What inspired you to pursue aging research?
I have always been interested in understanding how memory works, but really only began to consider how memory fails when I was a postdoc. Figuring out how the brain changes across the lifespan is the ultimate challenge. The unique thing about aging is that it’s something everyone will experience – at least everyone lucky enough to live a long life. Without intact cognition, that long life isn’t a gift, however. If my research can help improve memory and cognition in old age, even a little, this work could have an enormous impact, including within my own small circle of loved ones. That’s really what inspires me to do this work – it is helping to solve a big and very important problem.
In your view, what does AFAR mean to the field, and what does it mean, for you, to receive an AFAR grant now?
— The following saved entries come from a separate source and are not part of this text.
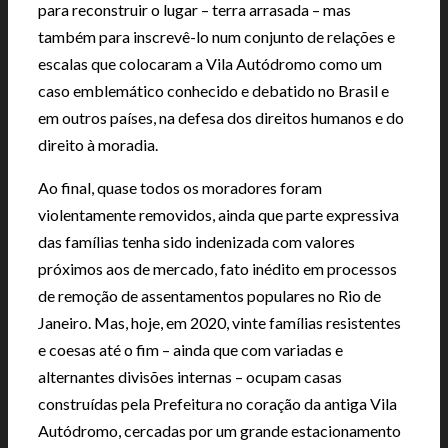
para reconstruir o lugar – terra arrasada – mas
também para inscrevê-lo num conjunto de relações e
escalas que colocaram a Vila Autódromo como um
caso emblemático conhecido e debatido no Brasil e
em outros países, na defesa dos direitos humanos e do
direito à moradia.
Ao final, quase todos os moradores foram
violentamente removidos, ainda que parte expressiva
das famílias tenha sido indenizada com valores
próximos aos de mercado, fato inédito em processos
de remoção de assentamentos populares no Rio de
Janeiro. Mas, hoje, em 2020, vinte famílias resistentes
e coesas até o fim – ainda que com variadas e
alternantes divisões internas – ocupam casas
construídas pela Prefeitura no coração da antiga Vila
Autódromo, cercadas por um grande estacionamento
AFAR is the leader in advancing research across the different domains of aging and I am incredibly grateful to the support and encouragement I have gotten from this organization. AFAR was one of the first organizations to support my independent research on aging, with the AFAR/GFMR Grant for Junior Faculty, something that kept me in the aging field. AFAR’s annual grantee conference is also a wonderful networking event that has connected me with leading aging researchers across the country. This AFAR/McKnight Brain Research Foundation Innovator Award will allow me to expand my work in an exciting new direction and give me the support to take a riskier approach to understanding age-related cognitive decline. This question has been simmering in my mind for a while and I am so excited to now have the resources to figure out how aging affects transcription in these memory-storing cells. These grants from AFAR allow me the intellectual freedom to answer these exciting questions about memory and aging.
What is exciting about your research’s potential impact?
Age-related memory decline will impact nearly everyone who lives into old age, yet we know very little about why memory is impaired and even less about how to treat cognitive decline. My work focuses on an understudied aspect of memory that is especially vulnerable to aging: memory updating. Understanding the molecular and cellular mechanisms that support this process will advance our understanding of age-related cognitive decline and hopefully provide new avenues for treatments that can prevent or improve memory in old age.
How would you describe your research to a non-scientist?
Most human memories are updates, changes to things we have already learned. In the lab, we usually study brand new memory formation, so we understand very little about how this updating process works. Although there is evidence that aging individuals across species have difficulty updating memories, we know very little about the mechanisms that underlie this decline. My lab has developed a memory updating task to address this specific question and we think that old animals fail to properly reactivate and modify the right brain cells when a memory update occurs. We also think that blocking an important enzyme that usually limits memory, will be able to correct these changes and restore normal memory updating in the old brain. We hope that identifying these mechanisms will identify avenues to improve memory updating and cognition in old age.